__BRANO DA LEGGERE__:
————————
Chi mi ha insegnato che Libertà è piccola e bionda

postato il 20 Giu 2012 in Main thread
da Vobby

Un secchione come me, appassionato di letteratura greca, che si tratti di quella arcaica come di quella classica, impegnato lettore di poemi epici e tragedie, appena ha appreso quale fosse il nuovo argomento del mese non ha potuto fare a meno di pensare al potente eroe Hercules, inquadrato durante le mitiche scene di allenamento con il satiro Filottete, suo maestro. Poi subito dopo a Mulan, nella parte altrettanto emozionante dell’allenamento, condotto dal giovane e aitante capitano Shang. Colpevolmente, devo ammettere di non aver pensato subito a Kung Fu Panda, nonostante fosse piuttosto ovvio (“vuoi tu apprendere il kung fu? Allora io sono il tuo Maestro!”).
Successivamente mi è venuto in mente Socrate, che rappresenta la figura ideale del maestro, immagine che ha attraversato tutta la storia occidentale, quella del sapiente, anziano e barbuto filosofo, coerente con i suoi insegnamenti fino alla morte, continuamente dedito al miglioramento e alla penetrazione dei suoi fortunati discepoli.
Da Socrate sono passato a pensare ad Eschilo, il primo dei tre grandi tragediografi, l’autore che i suoi concittadini, sopra tutti, ritenevano il migliore dei maestri, colui che aveva insegnato e diffuso le antiche virtù all’interno della polis.
L’età classica è maestra per chiunque decida di avvicinarvisi, inevitabilmente, e io stesso devo molto di quello che sono, e che so, alle sue tragedie. Ma non è Eschilo l’autore che preferisco.
Che cos’è l’età classica se non la sua tragedia? Che cos’è la tragedia se non il miglior mezzo di espressione e di insegnamento possibile, grazie al perfetto connubio fra gli spiriti e le potenzialità della lettera e dell’estetica? Con il dialogo e con la musica la tragedia insegnava, trasmettendo un messaggio che potesse toccare nel medesimo istante e con la stessa efficacia le corde della ragione e del cuore.
————————
__DATI MOSTRATI__:
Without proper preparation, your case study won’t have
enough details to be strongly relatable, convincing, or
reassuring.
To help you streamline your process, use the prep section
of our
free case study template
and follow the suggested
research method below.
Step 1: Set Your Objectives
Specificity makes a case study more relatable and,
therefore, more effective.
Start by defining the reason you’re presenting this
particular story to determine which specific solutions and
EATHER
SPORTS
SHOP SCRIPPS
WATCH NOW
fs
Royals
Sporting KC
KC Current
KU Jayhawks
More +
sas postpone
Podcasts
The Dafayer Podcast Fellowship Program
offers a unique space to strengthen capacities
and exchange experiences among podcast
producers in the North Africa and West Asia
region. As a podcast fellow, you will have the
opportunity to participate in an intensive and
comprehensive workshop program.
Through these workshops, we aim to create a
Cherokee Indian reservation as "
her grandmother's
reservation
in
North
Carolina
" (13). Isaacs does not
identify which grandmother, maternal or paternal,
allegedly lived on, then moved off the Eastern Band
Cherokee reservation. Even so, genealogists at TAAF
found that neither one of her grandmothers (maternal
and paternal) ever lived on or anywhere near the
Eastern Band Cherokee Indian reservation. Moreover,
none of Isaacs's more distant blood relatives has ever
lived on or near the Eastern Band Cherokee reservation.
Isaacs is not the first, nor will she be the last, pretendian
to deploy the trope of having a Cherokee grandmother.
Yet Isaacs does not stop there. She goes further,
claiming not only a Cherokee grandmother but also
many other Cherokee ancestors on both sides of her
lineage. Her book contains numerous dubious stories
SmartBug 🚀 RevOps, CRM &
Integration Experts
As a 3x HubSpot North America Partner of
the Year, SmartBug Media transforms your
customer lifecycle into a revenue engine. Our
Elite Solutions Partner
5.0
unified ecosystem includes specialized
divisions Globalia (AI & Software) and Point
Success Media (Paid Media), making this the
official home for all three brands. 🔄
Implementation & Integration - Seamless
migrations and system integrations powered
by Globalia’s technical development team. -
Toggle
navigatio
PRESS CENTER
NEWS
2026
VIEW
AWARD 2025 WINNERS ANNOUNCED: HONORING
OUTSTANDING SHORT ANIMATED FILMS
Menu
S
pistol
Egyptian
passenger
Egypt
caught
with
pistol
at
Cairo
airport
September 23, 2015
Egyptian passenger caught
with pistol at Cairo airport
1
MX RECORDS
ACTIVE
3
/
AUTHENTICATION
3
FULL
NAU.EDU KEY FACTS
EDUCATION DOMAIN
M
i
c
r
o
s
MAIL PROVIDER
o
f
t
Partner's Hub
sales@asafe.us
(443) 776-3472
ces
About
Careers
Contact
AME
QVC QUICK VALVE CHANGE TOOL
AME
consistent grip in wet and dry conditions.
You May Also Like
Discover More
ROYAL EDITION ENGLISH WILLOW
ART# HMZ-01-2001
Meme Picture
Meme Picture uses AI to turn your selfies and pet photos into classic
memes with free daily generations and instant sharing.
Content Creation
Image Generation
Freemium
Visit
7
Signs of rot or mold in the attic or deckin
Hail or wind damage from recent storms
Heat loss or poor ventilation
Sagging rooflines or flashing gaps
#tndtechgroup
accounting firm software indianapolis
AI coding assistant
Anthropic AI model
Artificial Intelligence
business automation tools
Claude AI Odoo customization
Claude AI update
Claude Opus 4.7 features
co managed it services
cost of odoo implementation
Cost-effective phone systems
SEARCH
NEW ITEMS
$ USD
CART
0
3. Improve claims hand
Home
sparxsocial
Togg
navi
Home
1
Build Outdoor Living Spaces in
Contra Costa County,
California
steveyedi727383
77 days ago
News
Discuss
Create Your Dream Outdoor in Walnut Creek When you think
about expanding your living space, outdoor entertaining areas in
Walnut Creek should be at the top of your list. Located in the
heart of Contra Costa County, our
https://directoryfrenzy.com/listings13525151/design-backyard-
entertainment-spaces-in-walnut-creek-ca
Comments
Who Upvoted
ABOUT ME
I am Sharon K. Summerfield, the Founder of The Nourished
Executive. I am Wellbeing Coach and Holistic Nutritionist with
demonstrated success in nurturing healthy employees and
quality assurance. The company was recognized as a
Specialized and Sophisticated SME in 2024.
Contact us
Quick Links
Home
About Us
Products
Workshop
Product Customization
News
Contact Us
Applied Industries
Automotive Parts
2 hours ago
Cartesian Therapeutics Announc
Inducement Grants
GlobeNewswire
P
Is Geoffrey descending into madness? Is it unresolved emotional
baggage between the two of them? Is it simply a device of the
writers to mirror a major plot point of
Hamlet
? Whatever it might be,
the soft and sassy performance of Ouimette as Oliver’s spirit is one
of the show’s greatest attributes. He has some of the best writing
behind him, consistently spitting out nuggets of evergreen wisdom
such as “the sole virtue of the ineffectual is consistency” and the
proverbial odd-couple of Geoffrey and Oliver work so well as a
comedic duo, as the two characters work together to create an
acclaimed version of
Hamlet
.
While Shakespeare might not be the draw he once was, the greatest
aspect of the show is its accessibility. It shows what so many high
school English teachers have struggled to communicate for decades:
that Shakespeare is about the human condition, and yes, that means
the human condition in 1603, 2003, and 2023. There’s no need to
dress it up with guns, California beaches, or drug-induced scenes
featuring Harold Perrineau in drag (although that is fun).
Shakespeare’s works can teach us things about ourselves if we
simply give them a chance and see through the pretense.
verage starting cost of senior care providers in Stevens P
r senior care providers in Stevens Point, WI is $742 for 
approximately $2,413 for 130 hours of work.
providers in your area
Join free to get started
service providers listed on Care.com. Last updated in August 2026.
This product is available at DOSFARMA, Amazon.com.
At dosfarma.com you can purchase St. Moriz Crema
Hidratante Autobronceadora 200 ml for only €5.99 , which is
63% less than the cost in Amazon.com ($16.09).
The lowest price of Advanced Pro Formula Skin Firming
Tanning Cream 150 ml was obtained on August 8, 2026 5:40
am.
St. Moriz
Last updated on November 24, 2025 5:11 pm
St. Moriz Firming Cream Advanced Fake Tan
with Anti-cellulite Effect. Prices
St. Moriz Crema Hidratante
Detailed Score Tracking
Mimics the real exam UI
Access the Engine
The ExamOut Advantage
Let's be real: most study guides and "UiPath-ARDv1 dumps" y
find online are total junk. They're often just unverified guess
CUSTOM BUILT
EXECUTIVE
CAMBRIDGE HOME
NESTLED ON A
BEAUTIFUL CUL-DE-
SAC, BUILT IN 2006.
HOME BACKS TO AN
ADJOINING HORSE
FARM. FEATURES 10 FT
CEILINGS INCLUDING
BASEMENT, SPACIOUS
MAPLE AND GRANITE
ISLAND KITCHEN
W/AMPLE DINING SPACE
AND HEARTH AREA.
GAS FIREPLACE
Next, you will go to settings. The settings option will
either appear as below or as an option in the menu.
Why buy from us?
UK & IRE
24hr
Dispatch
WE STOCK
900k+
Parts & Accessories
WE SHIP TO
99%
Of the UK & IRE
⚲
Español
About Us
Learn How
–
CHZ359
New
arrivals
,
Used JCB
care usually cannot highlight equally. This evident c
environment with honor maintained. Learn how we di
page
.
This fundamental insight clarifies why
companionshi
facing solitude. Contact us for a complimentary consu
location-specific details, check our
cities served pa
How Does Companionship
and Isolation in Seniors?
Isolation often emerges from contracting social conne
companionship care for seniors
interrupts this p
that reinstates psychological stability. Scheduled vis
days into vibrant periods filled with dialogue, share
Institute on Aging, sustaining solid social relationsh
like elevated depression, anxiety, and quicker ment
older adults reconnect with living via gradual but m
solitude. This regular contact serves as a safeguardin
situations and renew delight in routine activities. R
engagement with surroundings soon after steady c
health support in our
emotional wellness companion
————————
__SCOPO DEL COMPITO__:
Prosegui il brano sui maestri e sulla tragedia greca a partire dalla sua ultima frase.

__RISPOSTA AL COMPITO__:
L’autore che preferisco è Charles Monroe Schultz, il quale era un tragediografo, non un poeta, sebbene quest’idea abbia avuto una certa eco. La poesia trasmette attraverso i versi, che possono descrivere immagini vivide, ma non possono rappresentarle. La tragedia mette in scena la vita con la sua plasticità. Il fumetto è eminentemente votato alla tragicità, perché rappresenta materialmente fatti e concetti, esattamente come farebbe un pittore, senza rinunciare al mezzo letterario.
I fumetti si leggono, eppure non sono dei libri più di quanto non siano dei quadri. Dovrebbe esistere un verbo apposito per descrivere la fruizione del tragico, che metta insieme l’osservazione dell’immagine e la lettura del testo. Mi chiedo ora se i greci dicessero di andare a vedere, o ad ascoltare, la rappresentazione teatrale.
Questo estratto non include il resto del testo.